Qwen3-TTS: export artifacts and publish to Hugging Face
This repository owns the non-protobuf export pipeline for Qwen3-TTS runtime files used by xlai-qts-core (engine and native TtsModel bridge).
Protobuf-based voice-clone prompt export (.pb) is not supported here; use CBOR prompts or Rust-native create_voice_clone_prompt instead.
Prerequisites
- Python 3.12+
- uv
- From the repo root:
uv sync
Export GGUF, vocoder ONNX, and reference-codec ONNX
uv run export-model-artifacts \
--model Qwen/Qwen3-TTS-12Hz-0.6B-Base \
--out-dir /path/to/outThis writes:
| File | Purpose |
|---|---|
qwen3-tts-0.6b-f16.gguf (and optional q8_0) | Talker + code predictor + tokenizer metadata |
qwen3-tts-vocoder.onnx | ONNX Runtime vocoder |
qwen3-tts-reference-codec.onnx | Speech-tokenizer encode graph for ICL ref_code |
qwen3-tts-reference-codec-preprocess.json | Preprocess metadata for the Rust reference-codec path |
Flags mirror the implementation in scripts/qts/export_model_artifacts.py (--main-type, --vocoder-out, --ref-codec-out, --local-files-only, etc.).
Prepare a Hugging Face release directory
From the repository root (so paths and git rev-parse resolve correctly):
uv run xlai-qts-hf-release \
--model Qwen/Qwen3-TTS-12Hz-0.6B-Base \
--hf-repo-dir /path/to/cloned/hf-model-repoDefaults:
- Export output:
models/qwen3-tts-bundle - Staging output:
target/hf-qts-release(unless--hf-repo-diris the only path, then files are written directly into the clone) - Model card template:
docs/qts/huggingface-qts-model-card.md
Use --skip-export to package artifacts that are already on disk.
CI
The Hugging Face model packaging job is manual only: run .github/workflows/hf-release-qts.yml from the Actions tab (workflow_dispatch). Configure the HF_TOKEN secret on the publish environment.

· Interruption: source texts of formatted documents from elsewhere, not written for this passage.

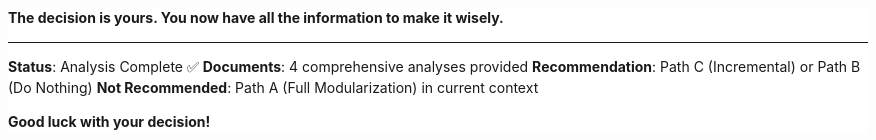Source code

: **The decision is yours. You now have all the information to make it wisely.**

---

**Status**: Analysis Complete ✅
**Documents**: 4 comprehensive analyses provided
**Recommendation**: Path C (Incremental) or Path B (Do Nothing)
**Not Recommended**: Path A (Full Modularization) in current context

**Good luck with your decision!**
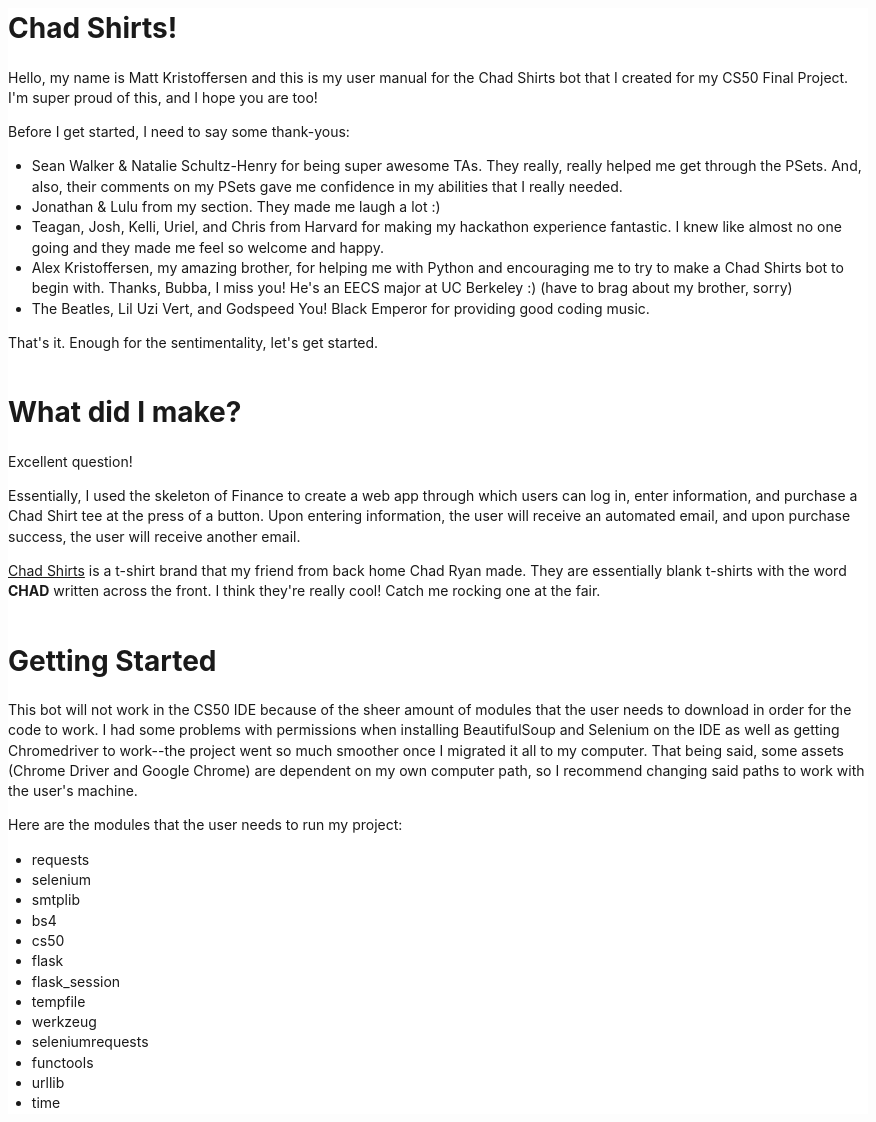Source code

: # Chad Shirts!

Hello, my name is Matt Kristoffersen and this is my user manual for the Chad Shirts bot that I created for my CS50 Final Project. I'm super proud of this, and I hope you are too!

Before I get started, I need to say some thank-yous:

* Sean Walker & Natalie Schultz-Henry for being super awesome TAs. They really, really helped me get through the PSets. And, also, their comments on my PSets gave me confidence in my abilities that I really needed.
* Jonathan & Lulu from my section. They made me laugh a lot :)
* Teagan, Josh, Kelli, Uriel, and Chris from Harvard for making my hackathon experience fantastic. I knew like almost no one going and they made me feel so welcome and happy.
* Alex Kristoffersen, my amazing brother, for helping me with Python and encouraging me to try to make a Chad Shirts bot to begin with. Thanks, Bubba, I miss you! He's an EECS major at UC Berkeley :) (have to brag about my brother, sorry)
* The Beatles, Lil Uzi Vert, and Godspeed You! Black Emperor for providing good coding music.

That's it. Enough for the sentimentality, let's get started.

# What did I make?

Excellent question!

Essentially, I used the skeleton of Finance to create a web app through which users can log in, enter information, and purchase a Chad Shirt tee at the press of a button. Upon entering information, the user will receive an automated email, and upon purchase success, the user will receive another email. 

[Chad Shirts](https://shirtsbychad.bigcartel.com/) is a t-shirt brand that my friend from back home Chad Ryan made. They are essentially blank t-shirts with the word **CHAD** written across the front. I think they're really cool! Catch me rocking one at the fair.

# Getting Started

This bot will not work in the CS50 IDE because of the sheer amount of modules that the user needs to download in order for the code to work. I had some problems with permissions when installing BeautifulSoup and Selenium on the IDE as well as getting Chromedriver to work--the project went so much smoother once I migrated it all to my computer. That being said, some assets (Chrome Driver and Google Chrome) are dependent on my own computer path, so I recommend changing said paths to work with the user's machine.

Here are the modules that the user needs to run my project:
* requests
* selenium
* smtplib
* bs4
* cs50
* flask
* flask_session
* tempfile
* werkzeug
* seleniumrequests
* functools
* urllib
* time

Pushing a v* tag does not trigger that workflow; it does run .github/workflows/build.yml (artifacts) and .github/workflows/publish.yml (crates.io + npm) if you use those release paths. See Publishing for registry releases.
Future: stateful streaming vocoder ONNX
The native runtime currently calls qwen3-tts-vocoder.onnx in a stateless way: each ORT run takes a full [1, n_frames, n_codebooks] window. Chunk continuity is handled in Rust via a small overlap-and-add layer (OverlapAddChunkDecoder; see Vocoder streaming).
A stateful export (extra inputs/outputs for convolver or decoder cache tensors) could remove redundant re-decoding of context frames and shrink overlap further. That would require:
- A new or alternate ONNX graph from the training/export stack (
scripts/qts/export_model_artifacts.pyand upstream checkpoints). - Matching changes in
crates/qts/xlai-qts-core/src/pipeline/vocoder.rsto bind and thread state across steps. - Versioning or manifest entries so HF bundles can declare which vocoder interface they ship.
Until then, tuning xlai.qts.vocoder_chunk_size and QWEN3_TTS_VOCODER_OVERLAP_FRAMES is the supported path.